Shock Solution 13

     
   

 

     
     

The fluid loading appears complete, but the dopamine is having a disastrous effect: the last thing a patient needs following a myocardial infarction is a tachycardia of 140. I would insert a pulmonary artery catheter (PAC) to find out what this patient’s left sided filling pressures are and what his cardiac output is.

You insert a PAC which yields a cardiac output of 2.2 liters, stroke volume of 35ml a pulmonary capillary wedge pressure of 18, and a mixed venous oxygen saturation of 56%. What do you think?
 

       
      Solution        
     

 

The low cardiac output is a result of a very low stroke volume, which appears inappropriate in the setting of sepsis (his ejection fraction must be very low indeed): the patient is in cardiogenic shock, with a probable peripheral vasoplegia.

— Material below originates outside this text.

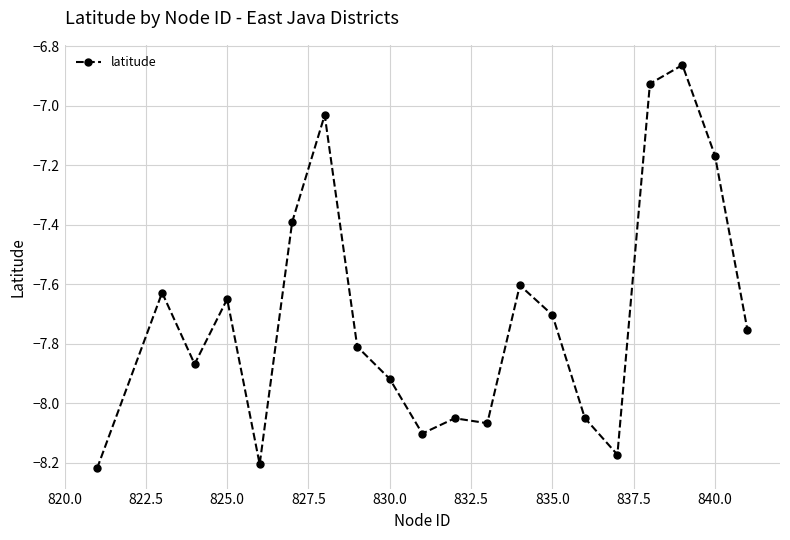

How many data points are less than -7?

18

He appears fully volume loaded. What we need is an agent that will cause peripheral vasoconstriction – to bring the total peripheral resistance back towards normal, improve cardiac contractility and slow down the heart simultaneously, without increasing myocardial oxygen demand. An intra-aortic balloon pump may be a good idea (there is no access to the femoral areas following surgery). An alternative strategy is to put the patient on a combination of dobutamine and norepinephrine – the former titrated against cardiac output, the latter against blood pressure.

Using this strategy on dobutamine 5mic/kg/min and norepinephrine 2.0mic/min, the patient’s blood pressure rose to 120/70, cardiac output to 4.5 liters / min, stroke volume of 70ml and starts to put out urine.

Dx: distributive shock, hypotension, complicated by myocardial ischemia and cardiogenic shock.